= Beginning of Section =

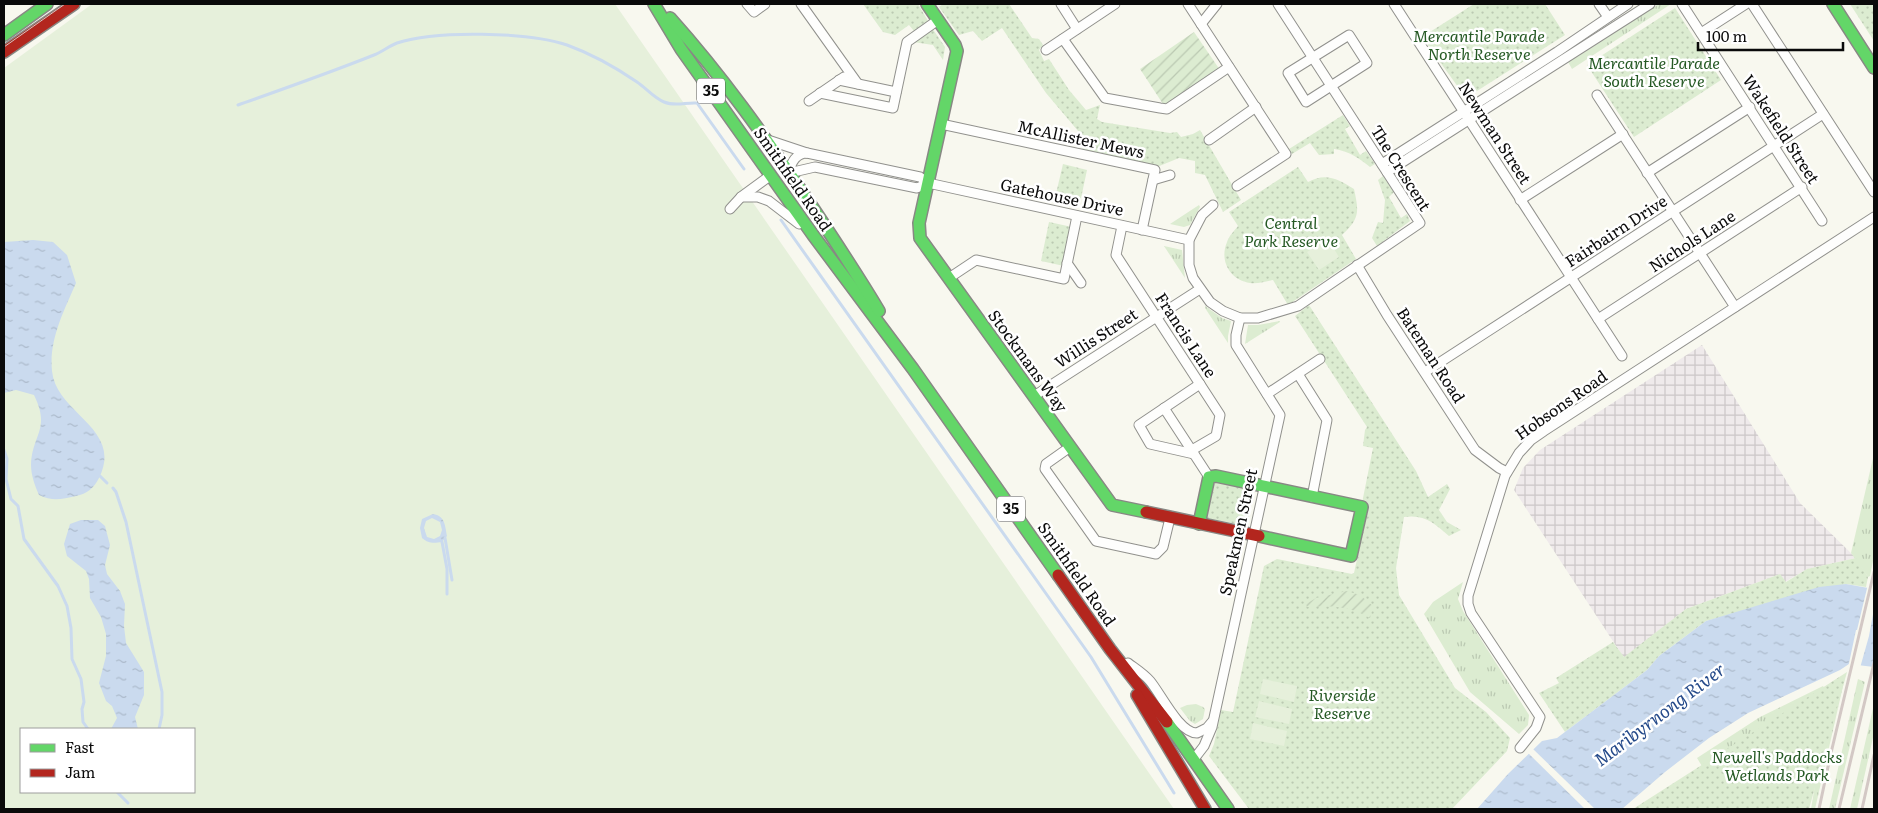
<svg xmlns="http://www.w3.org/2000/svg" width="1878" height="813" font-family="Literata,serif">
	<style>
		.industrial { fill: url(#industrial-grid) }
		.grass { fill: url(#grass-tufts) }
		.park { fill: url(#park-dots) }
		.garden { fill: url(#garden-furrows) }
		.pitch { fill: #e6f0db; fill-rule: evenodd }
		.water { fill: url(#water-ripples); fill-rule: evenodd }
		.pier { fill: #f8f8ef }
		.lines { fill: none; stroke-linecap: round; stroke-linejoin: round }
		.stream { stroke: #cadaee; stroke-width: 3 }
		.street-casing { stroke: #91918d; stroke-width: 11 }
		.fast-casing { stroke: #888884; stroke-width: 14 }
		.jam-casing { stroke: #888884; stroke-width: 14 }
		.street { stroke: #fefefd; stroke-width: 9 }
		.fast { stroke: #63d668; stroke-width: 11 }
		.jam { stroke: #b3261e; stroke-width: 11 }
		.tram { stroke: #d3c8c5; stroke-width: 1 }
		.rail { stroke: #d3c8c5; stroke-width: 3 }
		.labels { text-anchor: middle; stroke-width: 5; stroke-linejoin: round; paint-order: stroke }
		.shield { fill: #fff; stroke: #545454; stroke-width: 1 }
		.shield-label { font-size: 15px; font-weight: bold; fill: #0a0a0a }
		.park-label { font-size: 16px; font-style: italic; fill: #255924; stroke: #fff }
		.street-label { font-size: 16px; fill: #0a0a0a; stroke: #fff }
		.water-label { font-size: 18px; font-style: italic; fill: #254a8a; stroke: #fff }
	</style>
	<defs>
		<pattern id="industrial-grid" width="8" height="8" patternUnits="userSpaceOnUse" patternTransform="scale(1.25)"><rect width="8" height="8" fill="#efeaeb"/><path d="M0 4h8M4 0v8" fill="none" stroke="#ccc7c8"/></pattern>
		<pattern id="grass-tufts" width="24" height="20" patternUnits="userSpaceOnUse" patternTransform="scale(1.25)"><rect width="24" height="20" fill="#dcecd1"/><path d="M3 7l-1-3M5 7V3M7 7l1-3M15 17l-1-3M17 17v-4M19 17l1-3" fill="none" stroke="#bbc9b2"/></pattern>
		<pattern id="park-dots" width="8" height="8" patternUnits="userSpaceOnUse" patternTransform="scale(1.25)"><rect width="8" height="8" fill="#dcecd1"/><path d="M2 2h.1M6 6h.1" fill="none" stroke="#bbc9b2" stroke-width="1.8" stroke-linecap="round"/></pattern>
		<pattern id="garden-furrows" width="10" height="10" patternUnits="userSpaceOnUse" patternTransform="scale(1.25)"><rect width="10" height="10" fill="#dcecd1"/><path d="M-1 1l2-2M0 10L10 0M9 11l2-2" fill="none" stroke="#bbc9b2"/></pattern>
		<pattern id="water-ripples" width="26" height="14" patternUnits="userSpaceOnUse" patternTransform="scale(1.25)"><rect width="26" height="14" fill="#cadaee"/><path d="M2 4q2-2 4 0t4 0M15 11q2-2 4 0t4 0" fill="none" stroke="#acbacb"/></pattern>
	</defs>
	<rect width="100%" height="100%" fill="#f8f8ef"/>
	<polygon class="industrial" points="1702,345 1800,503 1856,558 1807,569 1785,582 1780,574 1686,609 1624,658 1514,490 1523,468 1540,450"/>
	<g class="grass">
		<polygon points="1659,4 1671,4 1572,69 1567,60 1572,57 1577,57"/>
		<polygon points="1199,205 1200,207 1190,225 1184,227 1170,224"/>
		<polygon points="1164,246 1182,250 1185,278"/>
		<polygon points="1205,306 1222,318 1231,321 1228,336 1228,343 1205,308"/>
		<polygon points="1280,321 1280,322 1245,344 1248,325 1258,325"/>
		<polygon points="1874,454 1874,556 1870,576 1868,577 1851,553"/>
		<polygon points="1463,582 1458,599 1463,611 1529,715 1528,725 1519,734 1470,692 1424,614 1433,602"/>
		<polygon points="1846,673 1815,809 1811,809 1815,785"/>
		<polygon points="1858,679 1865,682 1835,809 1829,809"/>
		<polygon points="1823,686 1829,695 1706,773 1697,758 1760,717"/>
		<polygon points="1196,704 1203,707 1205,709 1203,719 1195,724 1190,721 1180,708 1187,705"/>
		<polygon points="1874,704 1874,733 1857,809 1850,809"/>
	</g>
	<g class="park">
		<polygon points="863,4 918,4 928,21 914,31 909,25 895,35 883,32"/>
		<polygon points="943,4 1009,4 1032,38 1039,39 1043,45 1039,50 1044,61 1049,59 1069,90 1086,110 1100,105 1097,119 1102,122 1170,133 1177,132 1181,137 1193,134 1200,130 1241,200 1223,212 1205,175 1195,173 1195,161 1179,158 1157,167 1082,152 1084,138 1046,93 1002,28 982,41 973,31 959,35 939,7"/>
		<polygon points="1474,4 1545,4 1565,35 1466,98 1422,37"/>
		<polygon points="1850,4 1874,4 1874,41"/>
		<polygon points="1675,8 1721,80 1634,137 1587,65"/>
		<polygon points="932,28 945,47 943,60 933,45 913,42"/>
		<path d="M1343 115 1350 126 1345 129 1360 155 1366 151 1375 164 1370 167C1359 158 1349 151 1334 149V154L1319 155 1310 143 1292 154 1289 149Z"/>
		<polygon points="1063,164 1087,170 1080,203 1055,198"/>
		<path d="M1298 167 1308 182C1325 172 1339 179 1354 189 1359 212 1360 218 1342 235L1356 259 1288 305 1273 280C1265 281 1258 284 1250 283 1230 280 1219 261 1227 242 1229 236 1234 231 1238 226L1229 212Z"/>
		<polygon points="1383,176 1394,192 1389,197 1401,218 1407,214 1410,221 1377,246 1372,238 1378,222 1383,223 1385,200 1378,180"/>
		<polygon points="1049,222 1072,227 1064,266 1041,261"/>
		<path d="M1309 305 1416 471 1428 497 1447 484 1450 489 1439 510 1447 522 1461 530 1449 536C1434 523 1425 514 1404 517L1396 568 1399 595 1455 688 1486 712 1510 738 1507 751 1452 809H1249L1209 756 1214 744 1221 710 1233 712 1264 566 1277 559 1352 574 1354 573 1369 505 1362 503 1373 448 1363 446 1365 430 1367 427 1295 316Z"/>
		<polygon points="1215,481 1254,489 1247,526 1207,518"/>
		<polygon points="1856,558 1868,577 1866,587 1846,584 1706,621 1659,656 1647,670 1565,732 1539,693 1559,683 1556,678 1613,642 1624,657 1686,609 1780,574 1786,582 1807,569"/>
		<polygon points="1847,672 1809,809 1633,809"/>
	</g>
	<g class="garden">
		<polygon points="1194,32 1220,70 1169,105 1163,104 1140,69"/>
		<path d="M1347 591 1360 595 1373 606 1370 618C1348 605 1332 606 1307 607L1306 604 1316 598Z"/>
	</g>
	<g class="pitch">
		<path d="M92 4H615L1174 809H4V68ZM21 729H194V792H21Z"/>
		<polygon points="1328,239 1339,257 1319,270 1307,252"/>
		<polygon points="1263,679 1297,686 1294,702 1260,694"/>
		<polygon points="1259,701 1292,709 1289,724 1255,717"/>
		<polygon points="1253,723 1287,731 1284,746 1250,739"/>
	</g>
	<g class="water">
		<path d="M33 240 53 242 67 255 76 283C64 311 49 339 52 371 56 414 124 428 99 478 94 488 87 494 76 496 62 499 53 502 39 495 35 486 31 475 31 465 32 434 51 430 34 395L16 390 4 393V242Z"/>
		<path d="M433 514C445 516 445 525 447 536L442 542C434 543 429 544 422 538L420 528 422 519ZM432 518 440 522 442 530 440 536 434 539 427 537 424 528 426 521Z"/>
		<polygon points="81,520 98,520 105,526 110,545 105,565 107,574 120,591 125,604 124,626 126,643 144,672 144,695 135,717 138,729 111,729 117,718 112,706 106,701 99,683 106,656 106,634 101,617 90,598 89,579 86,571 67,556 64,544 70,524"/>
		<polygon points="1846,584 1874,589 1874,667 1849,664 1840,670 1748,713 1709,738 1665,772 1622,809 1477,809 1508,774 1542,741 1557,738 1647,670 1659,656 1706,621 1819,587"/>
	</g>
	<g class="pier">
		<polygon points="1868,584 1874,586 1874,609 1869,636 1860,668 1848,668 1856,630 1857,630"/>
		<polygon points="1532,748 1595,809 1585,809 1527,752"/>
	</g>
	<g class="lines">
		<g class="stream">
			<path d="M238 105C283 89 329 73 374 55 382 52 389 46 397 43 436 30 528 32 567 45 592 54 615 67 637 82 646 88 654 98 664 102 676 107 686 102 697 103L744 169"/>
			<polyline points="781,220 1091,657 1174,793"/>
			<polyline points="4,450 7,459 6,479 11,499 18,506 24,539 58,586 67,606 71,628 72,659 81,679 84,702 82,709 83,722 88,729"/>
			<polyline points="100,476 107,483"/>
			<polyline points="113,488 116,492 126,522 162,692 162,715 159,729"/>
			<polyline points="445,538 452,580"/>
			<polyline points="442,542 447,569 447,594"/>
			<polyline points="117,792 128,803"/>
		</g>
		<g class="street-casing">
			<g id="street">
				<polyline points="747,4 754,12 765,4"/>
				<polyline points="801,4 858,84"/>
				<polyline points="1061,4 1077,29"/>
				<polyline points="1188,4 1286,154 1237,186"/>
				<polyline points="1394,4 1622,356"/>
				<polyline points="1599,4 1608,17"/>
				<polyline points="1682,4 1822,221"/>
				<polyline points="1752,4 1874,192"/>
				<polyline points="1201,24 1217,4"/>
				<polyline points="1701,33 1746,4"/>
				<polygon points="1349,35 1367,63 1306,102 1288,73"/>
				<polyline points="1063,39 1105,98 1160,108 1167,109 1229,67"/>
				<polyline points="1046,50 1115,4"/>
				<polyline points="839,80 896,92"/>
				<polyline points="820,93 893,108 907,42 938,20"/>
				<polyline points="1597,95 1735,307"/>
				<polyline points="809,101 844,77"/>
				<polyline points="941,124 1155,170 1142,230"/>
				<polyline points="768,140 807,153"/>
				<polyline points="1209,140 1256,107"/>
				<polyline points="1382,164 1557,52 1628,4"/>
				<path d="M789 172C791 163 796 153 807 153L920 177 928 183 1189 240"/>
				<polyline points="1387,172 1650,4"/>
				<polyline points="789,173 815,167 917,188 928,183"/>
				<polyline points="1647,173 1750,107"/>
				<polyline points="1153,180 1170,175"/>
				<polyline points="741,197 758,197 769,201 799,224"/>
				<polyline points="1520,200 1623,134"/>
				<polyline points="1213,205 1202,215 1189,240 1189,265 1193,278 1210,302 1223,311 1240,318 1258,318 1298,306 1420,223 1278,4"/>
				<polyline points="730,209 741,197 771,175"/>
				<polyline points="1122,226 1116,255 1220,415 1216,436 1192,450"/>
				<polyline points="1067,263 1081,283"/>
				<polyline points="1357,265 1387,315 1475,450 1499,468 1507,472"/>
				<polyline points="949,278 976,260 1064,279 1077,216"/>
				<polyline points="1598,319 1802,187"/>
				<polyline points="1425,372 1823,114"/>
				<polyline points="1298,374 1327,420 1312,497"/>
				<polyline points="1267,394 1320,359"/>
				<polyline points="1034,396 1200,289"/>
				<polyline points="1164,408 1209,477"/>
				<polyline points="1070,447 1046,464 1045,469 1096,541 1156,554 1163,547 1170,518"/>
				<polyline points="1194,454 1150,444 1139,425 1200,384"/>
				<path d="M1128 663C1136 669 1144 674 1150 681 1161 694 1179 733 1197 733L1207 728 1212 722"/>
				<polyline points="1520,748 1536,728 1540,717 1471,613 1468,604 1468,596 1505,476 1519,453 1531,440 1544,431 1874,217"/>
				<polyline points="1194,759 1204,746 1212,727 1280,415 1236,345 1236,335 1240,318"/>
			</g>
		</g>
		<g class="fast-casing">
			<g id="fast">
				<polyline points="654,4 681,49 813,235 913,369 1058,575"/>
				<polyline points="927,4 955,45 957,51 919,223 920,238 1112,505 1146,512"/>
				<polyline points="1833,4 1874,68"/>
				<path d="M670 18C722 76 766 138 809 202 833 238 857 274 879 311"/>
				<polyline points="4,35 47,4"/>
				<polyline points="1199,524 1209,477 1216,476 1362,507 1351,556 1259,536"/>
				<polyline points="1167,722 1228,809"/>
			</g>
		</g>
		<g class="jam-casing">
			<g id="jam">
				<polyline points="4,52 74,4"/>
				<polyline points="1146,512 1259,536"/>
				<polyline points="1058,575 1110,649 1167,722"/>
				<polyline points="1137,695 1205,809"/>
			</g>
		</g>
		<use href="#street" class="street"/>
		<use href="#fast" class="fast"/>
		<use href="#jam" class="jam"/>
		<polyline class="tram" points="4,47 65,4"/>
		<g class="rail">
			<polyline points="1819,809 1831,753 1874,572"/>
			<polyline points="1839,809 1874,663"/>
			<polyline points="1862,809 1874,755"/>
		</g>
	</g>
	<g class="labels">
		<g class="shield">
			<rect x="697" y="78.5" width="28" height="25" rx="4"/>
			<rect x="997" y="496.5" width="28" height="25" rx="4"/>
		</g>
		<g class="shield-label">
			<text x="711" y="96">35</text>
			<text x="1011" y="514">35</text>
		</g>
		<g class="park-label">
			<text x="1479" y="42">Mercantile Parade<tspan x="1479" dy="18">North Reserve</tspan></text>
			<text x="1654" y="69">Mercantile Parade<tspan x="1654" dy="18">South Reserve</tspan></text>
			<text x="1291" y="229">Central<tspan x="1291" dy="18">Park Reserve</tspan></text>
			<text x="1342" y="701">Riverside<tspan x="1342" dy="18">Reserve</tspan></text>
			<text x="1777" y="763">Newell's Paddocks<tspan x="1777" dy="18">Wetlands Park</tspan></text>
		</g>
		<g class="street-label">
			<text transform="translate(1781 129) rotate(57)" y="6">Wakefield Street</text>
			<text transform="translate(1495 133) rotate(57)" y="6">Newman Street</text>
			<text transform="translate(1081 139) rotate(12)" y="6">McAllister Mews</text>
			<text transform="translate(1401 168) rotate(58)" y="6">The Crescent</text>
			<text transform="translate(793 179) rotate(55)" y="6">Smithfield Road</text>
			<text transform="translate(1062 197) rotate(12)" y="6">Gatehouse Drive</text>
			<text transform="translate(1616 231) rotate(-33)" y="6">Fairbairn Drive</text>
			<text transform="translate(1692 241) rotate(-33)" y="6">Nichols Lane</text>
			<text transform="translate(1186 335) rotate(57)" y="6">Francis Lane</text>
			<text transform="translate(1096 338) rotate(-33)" y="6">Willis Street</text>
			<text transform="translate(1431 355) rotate(57)" y="6">Bateman Road</text>
			<text transform="translate(1028 361) rotate(54)" y="6">Stockmans Way</text>
			<text transform="translate(1561 405) rotate(-35)" y="6">Hobsons Road</text>
			<text transform="translate(1238 532) rotate(-78)" y="6">Speakmen Street</text>
			<text transform="translate(1077 574) rotate(55)" y="6">Smithfield Road</text>
		</g>
		<g class="water-label">
			<text transform="translate(1660 715) rotate(-37)" y="6">Maribyrnong River</text>
		</g>
	</g>
	<rect width="1878" height="813" fill="none" stroke="#0a0a0a" stroke-width="10"/>
	<rect x="20" y="728" width="175" height="65" fill="#ffffff" stroke="#9d9d9d"/>
	<rect x="30" y="744" width="25" height="8" fill="#63d668" stroke="#9d9d9d"/>
	<text x="65" y="753" font-size="15" fill="#0a0a0a">Fast</text>
	<rect x="30" y="769" width="25" height="8" fill="#b3261e" stroke="#9d9d9d"/>
	<text x="65" y="778" font-size="15" fill="#0a0a0a">Jam</text>
	<path d="M1698 42v8h145v-8" fill="none" stroke="#0a0a0a" stroke-width="2.5"/>
	<text x="1706" y="42" font-size="15" fill="#0a0a0a" stroke="#ffffff" stroke-width="4" paint-order="stroke">100 m</text>
</svg>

= End of Section =

Description of the task
When a line in the material above includes the word "ffffff", copy that line.

Final answer
	<rect x="20" y="728" width="175" height="65" fill="#ffffff" stroke="#9d9d9d"/>
	<text x="1706" y="42" font-size="15" fill="#0a0a0a" stroke="#ffffff" stroke-width="4" paint-order="stroke">100 m</text>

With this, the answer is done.